When Amy Kitchens Pollick was but a girl of 10, death claimed her beloved cat, Big Tom.
The loss was tough enough for a little girl. But there was also the sticky question of heaven. So she took her concerns to her father, “the seat of all spiritual wisdom.”
“With tears in his eyes, Daddy said, ‘Now Little One. The Bible says the Lord sees even every sparrow that falls,” Pollick wrote on Facebook. “If He sees every sparrow, He’s not going to forget about a good old kitty like Big Tom.'”
“I’ve held that in my heart ever since,” the Decatur, Alabama, woman said Friday.
Now, it seems another spiritual leader, Pope Francis, may have come around to Daddy Kitchens’ way of thinking.
According to widely cited Italian media reports, Francis recently told a young boy grieving the loss of a pet dog that “paradise is open to all God’s creatures.”
“One day,” he said, according to reports cited by The New York Times and other outlets, “we will see our animals again in eternity of Christ.”
It’s yet another instance of Francis appearing to rock the theological boat carrying the world’s 1.2 billion Roman Catholics on their voyage to eternity.
While Catholic teachings don’t reject the notion that animals have souls, its, um, dogma, has long-held that animals don’t go to heaven.
That belief ruffles the feathers of many animal lovers who long to be reunited with beloved pets in the afterlife. So it’s no surprise that the recent announcement by the Pope — who chose his papal name in honor of fabled animal lover St. Francis of Assisi — was well-received by animal lovers.
But, as is the case with previous and similarly well-received statements from the pope on homosexuality, women in the church and other issues, his comments may not represent a big shift in church thinking.
“Nothing has changed,” said the Rev.

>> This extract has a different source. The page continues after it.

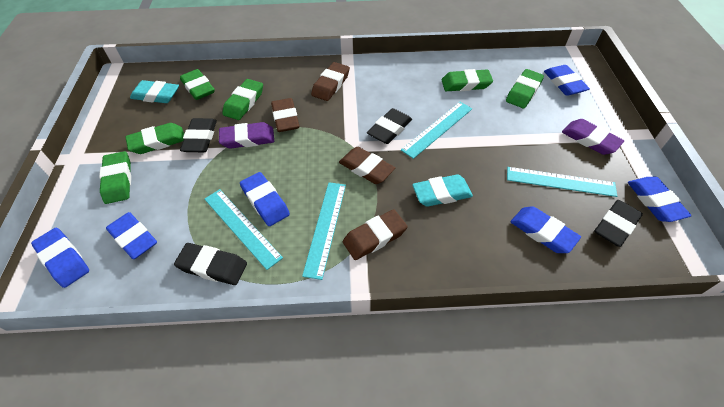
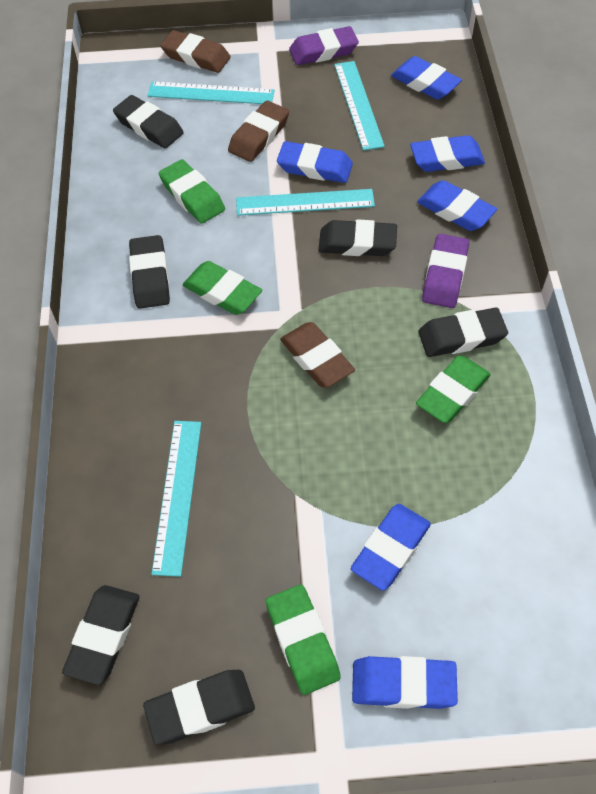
black eraser: [174,243,247,285] [180,118,217,152] [367,108,412,144] [594,200,643,247] = 4 -> [62,585,139,685] [113,95,184,148] [129,235,170,309] [143,670,255,745] [318,220,397,256] [418,308,508,357] = 6
brown eraser: [271,98,299,132] [311,62,350,101] [339,147,395,184] [343,209,408,260] = 4 -> [160,30,231,73] [228,101,289,162] [280,322,355,388] = 3
green eraser: [99,151,131,204] [125,123,184,154] [180,69,215,100] [222,79,263,120] [442,69,493,91] [506,69,544,108] = 6 -> [159,159,225,224] [182,261,262,315] [266,585,341,695] [416,355,491,423] = 4
turquoise eraser: [130,80,179,103] [412,174,473,207] = 2 -> none = 0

Edward Beck, a CNN religion commentator.
The idea that Rover will be romping down streets paved of gold chasing a pearly white … bone? … is a bit simplistic, according to Beck’s view.
All those clouds and harps and angels we populate heaven with aren’t real, he says. And animal souls aren’t quite like ours, anyway, Beck says. Animals can’t make moral choices like we do, and don’t love exactly the same way we can. But they are part of a circle of love that we carry with us when we pass from this life, he says.
“Our understanding of heaven … is that love doesn’t die, that the circle of love becomes complete when you’re united to God, that God calls all creation to himself, and of course the animal kingdom is part of that creation,” Beck told CNN.
“I guess what Francis is trying to say is that love will be reunited again and we will know it in some way,” he said.
As for Pollick, no matter what the Pope means, she’s pretty sure Big Tom and all our other late animal friends are in good hands.
“I believe that we share a little of our souls with anything we love, including our pets,” she said.
And they deserve an eternal scratch behind the ears, she says, for “teaching us flawed, corrupt humans how to love unconditionally, without reservation.”